Ce n'est jamais bon signe, pour un parti politique, que de devoir faire des changements à la tête de son organisation de campagne au beau milieu d'une campagne électorale. Mais lorsqu'il lui faut, en plus, faire appel à un stratège étranger après 40 jours de campagne, comme le Parti conservateur vient de le faire, c'est que ça ne tourne vraiment pas rond.

Ralentis par l'«affaire Duffy», par les mauvaises nouvelles économiques et par la crise des réfugiés syriens, les conservateurs ont été incapables, depuis le début août, de prendre réellement leur erre d'aller dans cette campagne. Il est peut-être trop tôt pour parler de panique à bord du bateau, mais chose certaine, il y a de la houle depuis quelques jours.

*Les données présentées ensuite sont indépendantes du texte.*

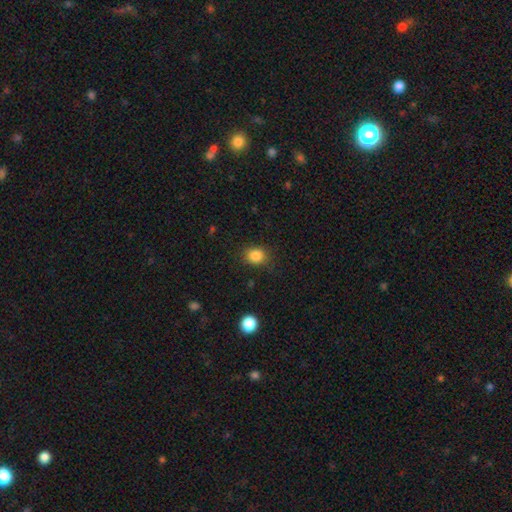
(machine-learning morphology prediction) A smooth galaxy with no disk features (85%) that is round (70%). Merging: none (83%).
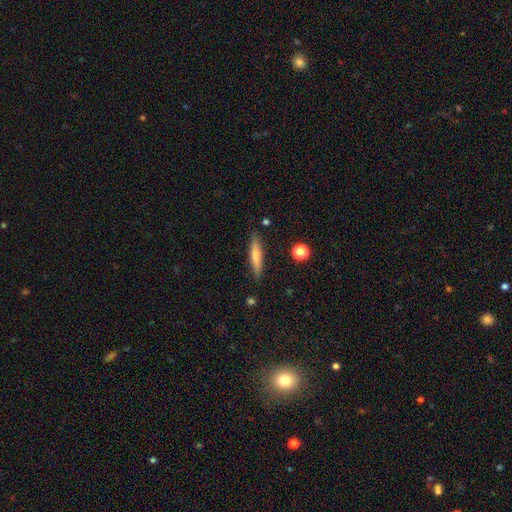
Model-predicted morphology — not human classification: Smooth or featured?
  - smooth: 67% *
  - featured or disk: 27%
  - star or artifact: 7%
How rounded?
  - cigar-shaped: 87% *
  - in between: 11%
  - round: 2%
Merging?
  - none: 86% *
  - minor disturbance: 10%
  - major disturbance: 2%
  - merger: 2%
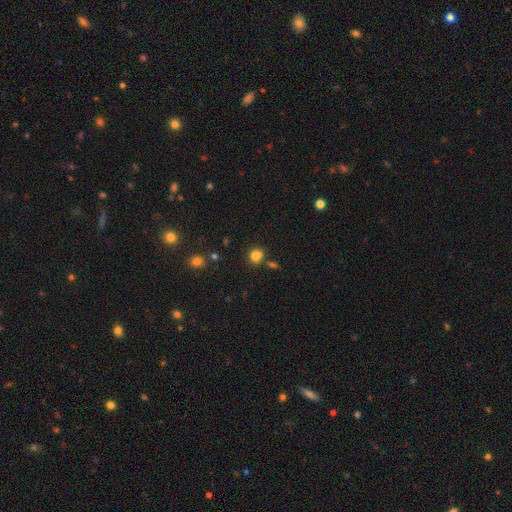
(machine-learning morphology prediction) Smooth or featured?
  - smooth: 79% *
  - star or artifact: 14%
  - featured or disk: 7%
How rounded?
  - round: 77% *
  - in between: 22%
  - cigar-shaped: 1%
Merging?
  - none: 63% *
  - merger: 21%
  - minor disturbance: 13%
  - major disturbance: 4%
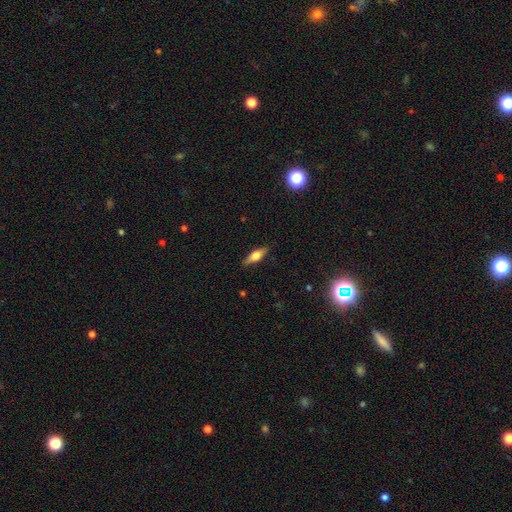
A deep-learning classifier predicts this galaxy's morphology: type=smooth (48%); merging=none (88%).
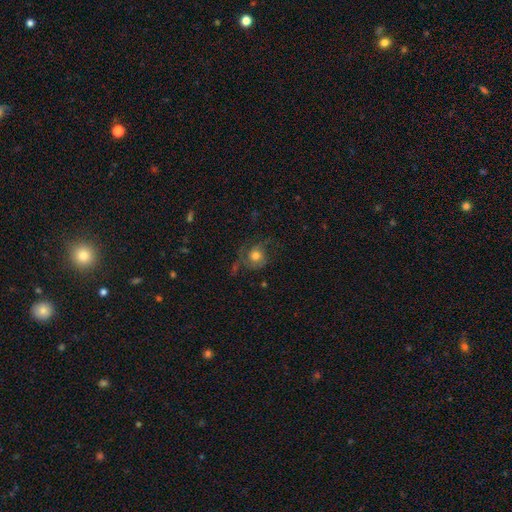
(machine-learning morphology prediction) Smooth or featured?
  - featured or disk: 47% *
  - smooth: 43%
  - star or artifact: 10%
Merging?
  - none: 49% *
  - major disturbance: 26%
  - minor disturbance: 22%
  - merger: 3%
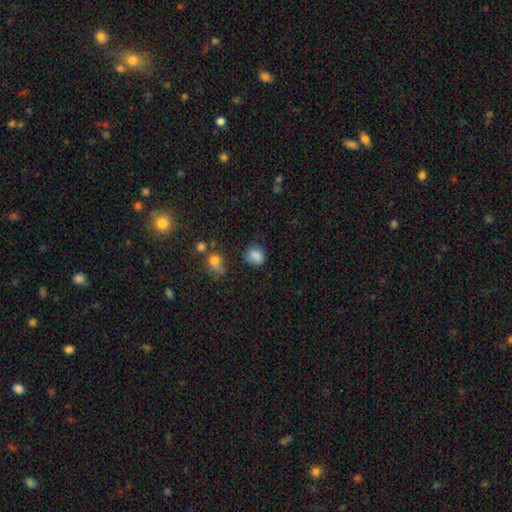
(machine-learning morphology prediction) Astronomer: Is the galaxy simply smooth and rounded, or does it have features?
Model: smooth — 82%.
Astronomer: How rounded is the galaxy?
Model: round — 57% (runner-up: in between, 42%).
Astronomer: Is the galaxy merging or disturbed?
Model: none — 66%.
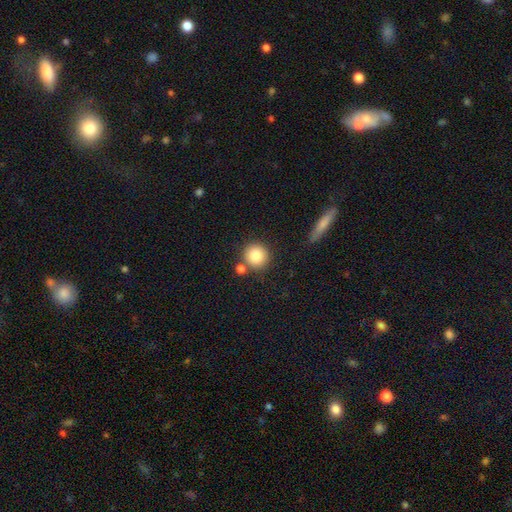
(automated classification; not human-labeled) This is clearly a smooth galaxy (85%). How rounded: clearly round (92%). Merging: likely none (76%).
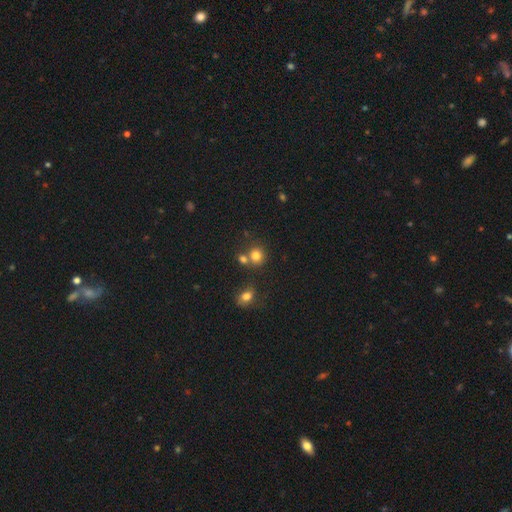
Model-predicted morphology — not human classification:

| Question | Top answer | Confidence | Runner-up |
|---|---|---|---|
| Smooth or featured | smooth | 78% | star or artifact (14%) |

En début de semaine, le chef de cabinet de Stephen Harper, Ray Novak, a quitté précipitamment l'avion de campagne du chef pour rentrer au quartier général de la campagne conservatrice, à Ottawa. Pas exactement un vote de confiance envers sa directrice de campagne, Jenny Byrne, critiquée à l'interne pour les ratés du parti.

Autre signe de désorganisation, le Parti conservateur a fait appel ces derniers jours à Lynton Crosby, un stratège politique australien qui a, notamment, travaillé avec le chef conservateur britannique David Cameron, élu à la tête d'un gouvernement majoritaire le printemps dernier. M. Crosby a largement contribué à cette victoire décisive surprise de M. Cameron, selon les médias britanniques, qui parlent de lui comme «un génie diabolique» et un «maître de l'art sombre».

Le fait que Stephen Harper soit forcé de se tourner vers un stratège australien démontre, bien sûr, que son parti en arrache, mais cela impose un autre constat: le premier ministre sortant a fait le vide autour de lui au fil des années et il est aujourd'hui bien seul, privé de personnes de confiance dans son entourage.

Toutes les campagnes électorales modernes font une place disproportionnée au chef, confinant leurs candidats à des rôles de figurants lors d'annonces dans leur circonscription. C'est vrai pour tous les partis, mais c'est encore plus frappant chez les conservateurs. Même les ministres du gouvernement sortant se fondent dans le décor au point de disparaître.

Il y a deux semaines, les journaux de Toronto cherchaient en vain le ministre des Finances, Joe Oliver, faisant même des jeux de mots avec le célèbre jeu Où est Charlie?. Il faut dire qu'on venait d'apprendre que le Canada était (ou a été, c'est selon) en récession et M. Harper ne souhaitait certainement pas voir son ministre dans tous les bulletins de nouvelles et à la une des journaux. On a finalement retrouvé M. Oliver en Turquie, où il participait à une rencontre des ministres des Finances du G20.

Les organisateurs politiques estiment généralement que le chef d'un parti compte pour plus de 90% dans le choix des électeurs (sauf dans quelques circonscriptions qui votent toujours du même bord ou là où le député sortant est une sommité). C'est vrai, mais lorsqu'une campagne va mal, il peut être utile de mettre l'équipe en valeur.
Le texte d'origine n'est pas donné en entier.